··· EXCERPTED PASSAGE
For many years, Chankowsky has been cancer free. But, recently, that changed.

Allen Chankowsky and his partner Cynthia Brown. (Courtesy of Allen Chankowsky)

‘THE NATURE OF TARGETED THERAPIES’

“I had a recurrence last year,” Chankowsky said, during a phone interview last week. “The salivary duct carcinoma metastasized to my lung, where there was a single metastasis. It was surgically removed and subsequently re-sequenced.”

The tumour, Chankowsky said, was found to have mutated itself by changing the variant of the androgen-receptor that the medication was targeting. This, he says, is part of the “nature of targeted therapies.”

“Because the tumour’s goal is to survive, it will mutate under the pressure of treatment,” he said.

“Once you start to show the tumour a new treatment, it will refine how it thrives by cleverly finding ways to compete for its survival, because the tumour naturally wants to evade treatment. And this then re-sets the precision dance where a patient needs to re-biopsy, and then re-sequence with the view of finding a different precision medication. It’s a complicated affair. So you want to hold off on introducing new treatments for as long as you can. ”
······
··· INFORMATION SUPPLIED
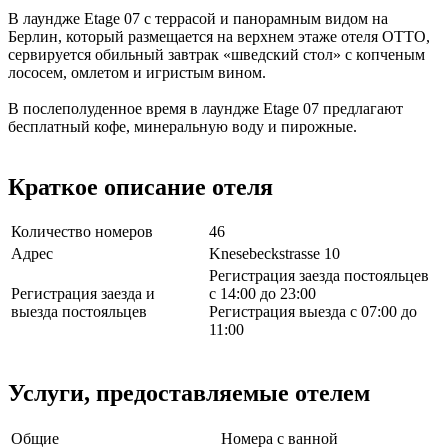
В лаундже Etage 07 с террасой и панорамным видом на
Берлин, который размещается на верхнем этаже отеля OTTO,
сервируется обильный завтрак «шведский стол» с копченым
лососем, омлетом и игристым вином.
В послеполуденное время в лаундже Etage 07 предлагают
бесплатный кофе, минеральную воду и пирожные.
Краткое описание отеля
Количество номеров
46
Адрес
Knesebeckstrasse 10
Регистрация заезда постояльцев
Регистрация заезда и
с 14:00 до 23:00
выезда постояльцев
Регистрация выезда с 07:00 до
11:00
Услуги, предоставляемые отелем
Общие
Номера с ванной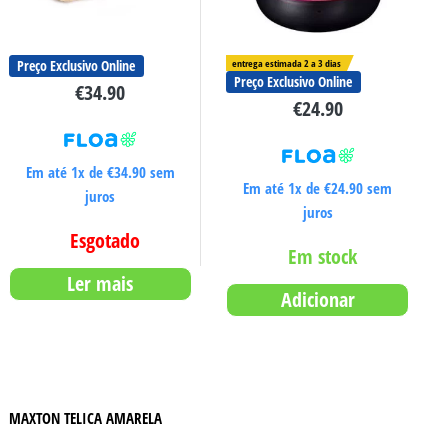
Preço Exclusivo Online
entrega estimada 2 a 3 dias
Preço Exclusivo Online
€
34.90
€
24.90
Em até 1x de
€
34.90
sem
Em até 1x de
€
24.90
sem
juros
juros
Esgotado
Em stock
Ler mais
Adicionar
MAXTON TELICA AMARELA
······
WORK ORDER 1 - Copy the part of the text about Chankowsky's cancer that begins with "For many years, Chankowsky" and ends with "of Allen Chankowsky)".
WORK ORDER 2 - List every hyphenated word beginning with "re-" in the text about Chankowsky's cancer.
The records have no connection to the text about Chankowsky's cancer.

ANSWER 1 -
For many years, Chankowsky has been cancer free. But, recently, that changed.

Allen Chankowsky and his partner Cynthia Brown. (Courtesy of Allen Chankowsky)

ANSWER 2 - re-sequenced, re-sets, re-biopsy, re-sequence